2-dimensional pattern classification
This research was done for my Master's thesis, under the supervision of Dr. Patrick Shipman.
Biological systems are flush with organized patterns, caused by a variety of underlying mechanisms on multiple different scales. Alan Turing, primarily known for his work in computer science, was also one of the first mathematicians to propose a mathematical model for biological pattern formation in The Chemical Basis of Morphogenesis.
Patterns commonly occur in the petals of flowers, where spatial variation in pigment concentration causes a variety of spectacular patterns. Flower petal patterns are known to play a role in pollinator foraging activity. One genus of flowers known for distinctive patterns is the monkeyflowers, Mimulus. Previous work by Ding and colleagues has shown that the M. lewisii anthocyanin synthesis system satisfies a model for spontaneous pattern formation proposed by Gierer and Meinhardt. As a result, it's possible to simulate images that resemble Mimulus patterns.
Pattern classification using machine learning is a topic of interest because patterns can tell us a lot about the conditions that formed them. However, classifying patterns from photos is a challenge because many models operate in 3 dimensions, while patterns only offer 2-dimensional information. Since simulated data from the model is needed to train the classifier, something needs to be done to bridge the gap between the 3-D and 2-D data. My work focuses on developing an algorithm that can reliably convert a binary 2-dimensional slice from the 3-D data into a set of points, then use topological data analysis and machine learning on those points to train a classifier.
Machine learning for EIT
This research was done under the supervision of Dr. Jennifer Mueller and in a group with Kyler Howard, Tyler Stephens, and Natalie Wijesinghe.
Electrical Impedance Tomography (EIT) is a noninvasive medical imaging technique using electric fields.

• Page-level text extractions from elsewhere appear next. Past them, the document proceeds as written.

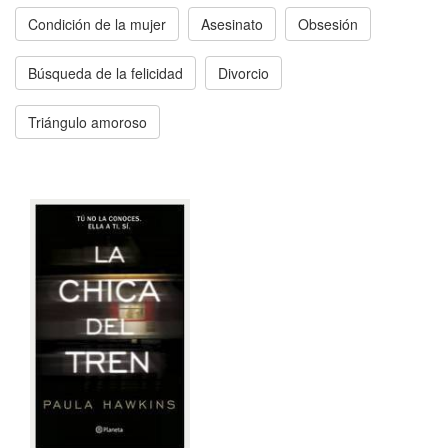
Condición de la mujer
Asesinato
Obsesión
Búsqueda de la felicidad
Divorcio
Triángulo amoroso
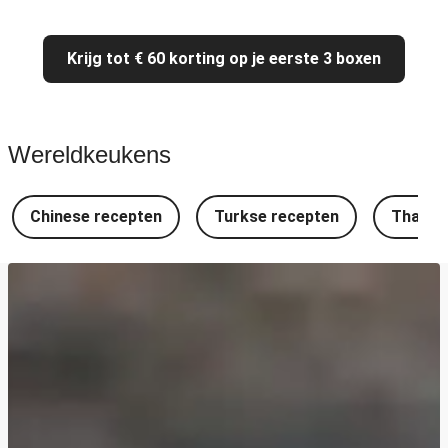
Krijg tot € 60 korting op je eerste 3 boxen
Wereldkeukens
Chinese recepten
Turkse recepten
Thaise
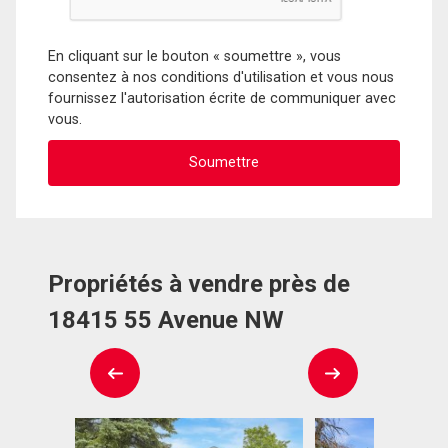
En cliquant sur le bouton « soumettre », vous
consentez à nos conditions d'utilisation et vous nous
fournissez l'autorisation écrite de communiquer avec
vous.
Propriétés à vendre près de
18415 55 Avenue NW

Like CT, it can be used to get images of the lungs. EIT has many advantages over CT, namely that it can be used frequently and in real time and doesn't require the use of radiation. However, the image quality is poor compared to CT. In this project, we segmented CT scans and used the segmentations to generate simulated EIT voltages (the quantities being measured) and conductivities (the quantities that are used in image reconstruction) for training data for a neural network. This neural network takes voltage measurements as input directly, then outputs conductivities that can be viewed as an image, so our goal is to use it along with the EIT hardware to improve images in real time.